I was offered a job in Palma de Mallorca and am wondering what it's like there: life, renting, prices, transportation, cycling, safety, good places to live in, etc.

How much money would be sufficient for a family of two there (home meals, no fancy stuff)?

Any advice would be highly appreciated.


----------



## Chopera (Apr 22, 2013)

As a place to visit it is fantastic, with that beautiful cathedral set by the sea, and plenty of nice old streets and plazas to discover. I'm afraid I have no idea what it's like to live there or what the costs are like but, based on my visits, I would be encouraged to go, if I had the opportunity.


----------



## Lynn R (Feb 21, 2014)

I agree with Chopera. I was there for a visit in June, not for the first time, and really like the city. It is compact enough to walk everywhere, although there is a good network of city buses, and buses leave the central bus station for other destinations all around the island. Fares are low by British standards.

Supermarket prices are exactly the same as anywhere else in Spain. Rents seem quite expensive from what I have seen, but certainly lower than Barcelona, for example. You can get some idea of what is available, and the costs, from a site like this:-

http://www.enalquiler.com/search?provincia=8&poblacion=33766

We find prices for restaurants and drinks, etc., hgher than where we live in Andalucia, but the quality of restaurant food is generally higher.

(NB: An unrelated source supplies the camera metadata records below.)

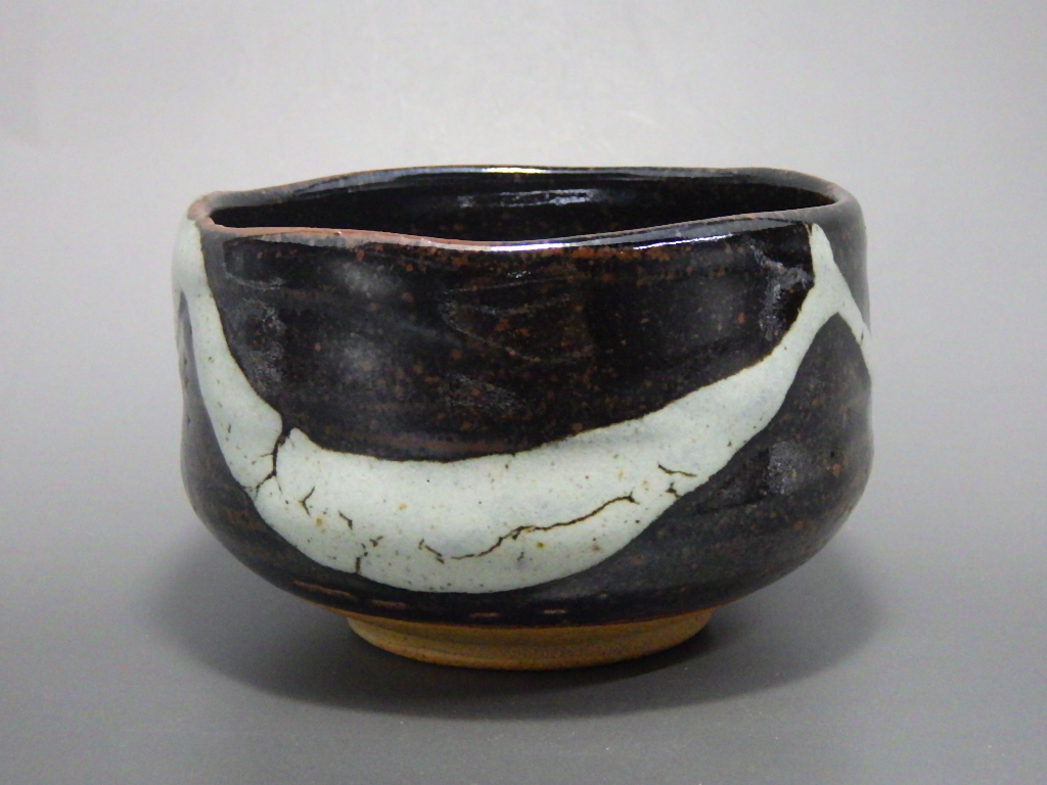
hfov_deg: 25.3
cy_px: 392
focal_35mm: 77
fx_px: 2329
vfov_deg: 19.1
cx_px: 524
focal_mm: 13.7
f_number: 4.8
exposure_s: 1/20
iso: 400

I would have no concerns at all about safety. There will be the usual concerns about pickpockets operating especially in locations which are crowded with tourists, but you will find that anywhere in the world.


----------



## Andyl62 (Jul 16, 2016)

KiwiAndMelons said:


> Hey guys,
> 
> I was offered a job in Palma de Mallorca and am wondering what it's like there: life, renting, prices, transportation, cycling, safety, good places to live in, etc.
> 
> ...


Palma is a fantastic place to have an opportunity to live and has a cosmopolitan feel it, particularly around the old town. Transportation and safety are good, but prices for accommodation are relatively higher due to this being the main town in the island. Difficult to estimate how much money would be sufficient for meals as it depends on lifestyle, but I would expect similar to uk prices outside London would be a rough (and slightly inflated) guide.


----------